[[ WORKING DATA, beginning ]]

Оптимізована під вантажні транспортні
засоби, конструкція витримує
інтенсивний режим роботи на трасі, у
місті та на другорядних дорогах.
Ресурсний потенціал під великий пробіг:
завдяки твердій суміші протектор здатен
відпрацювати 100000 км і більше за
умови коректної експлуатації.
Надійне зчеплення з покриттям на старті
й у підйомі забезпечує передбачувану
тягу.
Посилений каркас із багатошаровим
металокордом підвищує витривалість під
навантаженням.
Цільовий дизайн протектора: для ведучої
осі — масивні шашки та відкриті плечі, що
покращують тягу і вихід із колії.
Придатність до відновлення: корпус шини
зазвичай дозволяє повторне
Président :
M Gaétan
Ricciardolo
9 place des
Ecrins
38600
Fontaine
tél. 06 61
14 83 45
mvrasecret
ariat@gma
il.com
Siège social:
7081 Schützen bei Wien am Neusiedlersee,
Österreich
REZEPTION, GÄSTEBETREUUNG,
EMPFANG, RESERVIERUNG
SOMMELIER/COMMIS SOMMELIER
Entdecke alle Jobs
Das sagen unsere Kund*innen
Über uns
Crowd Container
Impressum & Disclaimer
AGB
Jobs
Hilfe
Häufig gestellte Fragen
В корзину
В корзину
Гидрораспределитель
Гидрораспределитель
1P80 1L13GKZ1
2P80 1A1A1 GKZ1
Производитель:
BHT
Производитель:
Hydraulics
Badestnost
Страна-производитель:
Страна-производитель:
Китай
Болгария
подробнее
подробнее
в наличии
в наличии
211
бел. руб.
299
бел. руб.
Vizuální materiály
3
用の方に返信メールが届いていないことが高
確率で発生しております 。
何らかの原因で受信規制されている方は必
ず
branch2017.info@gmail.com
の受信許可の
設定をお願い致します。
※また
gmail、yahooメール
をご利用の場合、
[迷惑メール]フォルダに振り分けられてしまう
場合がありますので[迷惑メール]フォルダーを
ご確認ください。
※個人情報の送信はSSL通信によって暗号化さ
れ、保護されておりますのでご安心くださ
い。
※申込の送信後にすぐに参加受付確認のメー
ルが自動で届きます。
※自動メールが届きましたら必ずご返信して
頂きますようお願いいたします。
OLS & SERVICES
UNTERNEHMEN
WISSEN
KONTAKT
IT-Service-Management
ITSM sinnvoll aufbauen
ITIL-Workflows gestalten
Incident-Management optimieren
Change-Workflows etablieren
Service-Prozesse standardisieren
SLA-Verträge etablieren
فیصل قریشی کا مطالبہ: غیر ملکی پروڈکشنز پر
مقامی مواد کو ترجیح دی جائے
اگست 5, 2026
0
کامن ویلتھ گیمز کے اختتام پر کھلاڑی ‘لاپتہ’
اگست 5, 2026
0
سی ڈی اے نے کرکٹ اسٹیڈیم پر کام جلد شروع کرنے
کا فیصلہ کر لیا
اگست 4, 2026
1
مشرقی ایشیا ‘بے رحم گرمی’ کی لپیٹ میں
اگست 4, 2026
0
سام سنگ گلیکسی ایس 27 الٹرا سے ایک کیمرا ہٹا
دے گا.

[[ WORKING DATA, end ]]
[[ WORKING DATA, beginning ]]

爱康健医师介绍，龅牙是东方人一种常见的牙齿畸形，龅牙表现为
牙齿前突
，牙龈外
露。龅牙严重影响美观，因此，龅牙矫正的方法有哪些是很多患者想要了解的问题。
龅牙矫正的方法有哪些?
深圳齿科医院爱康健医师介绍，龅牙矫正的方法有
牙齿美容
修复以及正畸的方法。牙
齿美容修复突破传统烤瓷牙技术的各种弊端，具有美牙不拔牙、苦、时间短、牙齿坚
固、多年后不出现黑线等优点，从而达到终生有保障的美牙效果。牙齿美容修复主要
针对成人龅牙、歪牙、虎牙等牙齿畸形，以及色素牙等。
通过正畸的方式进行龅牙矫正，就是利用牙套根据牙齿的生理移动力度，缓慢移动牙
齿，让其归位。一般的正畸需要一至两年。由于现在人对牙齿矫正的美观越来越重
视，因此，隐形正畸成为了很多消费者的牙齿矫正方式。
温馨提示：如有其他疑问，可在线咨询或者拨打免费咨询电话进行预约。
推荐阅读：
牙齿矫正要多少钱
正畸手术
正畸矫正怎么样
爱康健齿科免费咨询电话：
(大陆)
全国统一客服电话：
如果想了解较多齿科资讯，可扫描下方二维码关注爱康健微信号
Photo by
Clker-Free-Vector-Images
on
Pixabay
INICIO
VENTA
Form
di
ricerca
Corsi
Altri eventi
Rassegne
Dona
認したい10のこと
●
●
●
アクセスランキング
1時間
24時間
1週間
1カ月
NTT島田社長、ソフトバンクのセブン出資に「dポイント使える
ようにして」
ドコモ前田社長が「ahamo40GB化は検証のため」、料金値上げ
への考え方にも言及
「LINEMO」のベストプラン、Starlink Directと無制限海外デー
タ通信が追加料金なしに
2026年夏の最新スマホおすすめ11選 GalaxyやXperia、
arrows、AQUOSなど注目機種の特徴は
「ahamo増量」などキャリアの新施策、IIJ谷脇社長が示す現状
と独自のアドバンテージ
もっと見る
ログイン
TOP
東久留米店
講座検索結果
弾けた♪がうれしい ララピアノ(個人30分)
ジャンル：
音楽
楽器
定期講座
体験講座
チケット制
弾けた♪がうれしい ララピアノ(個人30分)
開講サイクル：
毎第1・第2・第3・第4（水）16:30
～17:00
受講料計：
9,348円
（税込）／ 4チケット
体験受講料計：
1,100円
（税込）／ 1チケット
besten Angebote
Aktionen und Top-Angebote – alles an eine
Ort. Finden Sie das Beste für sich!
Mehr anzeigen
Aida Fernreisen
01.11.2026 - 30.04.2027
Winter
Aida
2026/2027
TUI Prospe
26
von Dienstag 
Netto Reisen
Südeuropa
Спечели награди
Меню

[[ WORKING DATA, end ]]

Working from the data above, extract solely the lines from the one containing "Оптимізована під вантажні транспортні" through the one containing "IT-Service-Management", exactly as they appear, both included.

Оптимізована під вантажні транспортні
засоби, конструкція витримує
інтенсивний режим роботи на трасі, у
місті та на другорядних дорогах.
Ресурсний потенціал під великий пробіг:
завдяки твердій суміші протектор здатен
відпрацювати 100000 км і більше за
умови коректної експлуатації.
Надійне зчеплення з покриттям на старті
й у підйомі забезпечує передбачувану
тягу.
Посилений каркас із багатошаровим
металокордом підвищує витривалість під
навантаженням.
Цільовий дизайн протектора: для ведучої
осі — масивні шашки та відкриті плечі, що
покращують тягу і вихід із колії.
Придатність до відновлення: корпус шини
зазвичай дозволяє повторне
Président :
M Gaétan
Ricciardolo
9 place des
Ecrins
38600
Fontaine
tél. 06 61
14 83 45
mvrasecret
ariat@gma
il.com
Siège social:
7081 Schützen bei Wien am Neusiedlersee,
Österreich
REZEPTION, GÄSTEBETREUUNG,
EMPFANG, RESERVIERUNG
SOMMELIER/COMMIS SOMMELIER
Entdecke alle Jobs
Das sagen unsere Kund*innen
Über uns
Crowd Container
Impressum & Disclaimer
AGB
Jobs
Hilfe
Häufig gestellte Fragen
В корзину
В корзину
Гидрораспределитель
Гидрораспределитель
1P80 1L13GKZ1
2P80 1A1A1 GKZ1
Производитель:
BHT
Производитель:
Hydraulics
Badestnost
Страна-производитель:
Страна-производитель:
Китай
Болгария
подробнее
подробнее
в наличии
в наличии
211
бел. руб.
299
бел. руб.
Vizuální materiály
3
用の方に返信メールが届いていないことが高
確率で発生しております 。
何らかの原因で受信規制されている方は必
ず
branch2017.info@gmail.com
の受信許可の
設定をお願い致します。
※また
gmail、yahooメール
をご利用の場合、
[迷惑メール]フォルダに振り分けられてしまう
場合がありますので[迷惑メール]フォルダーを
ご確認ください。
※個人情報の送信はSSL通信によって暗号化さ
れ、保護されておりますのでご安心くださ
い。
※申込の送信後にすぐに参加受付確認のメー
ルが自動で届きます。
※自動メールが届きましたら必ずご返信して
頂きますようお願いいたします。
OLS & SERVICES
UNTERNEHMEN
WISSEN
KONTAKT
IT-Service-Management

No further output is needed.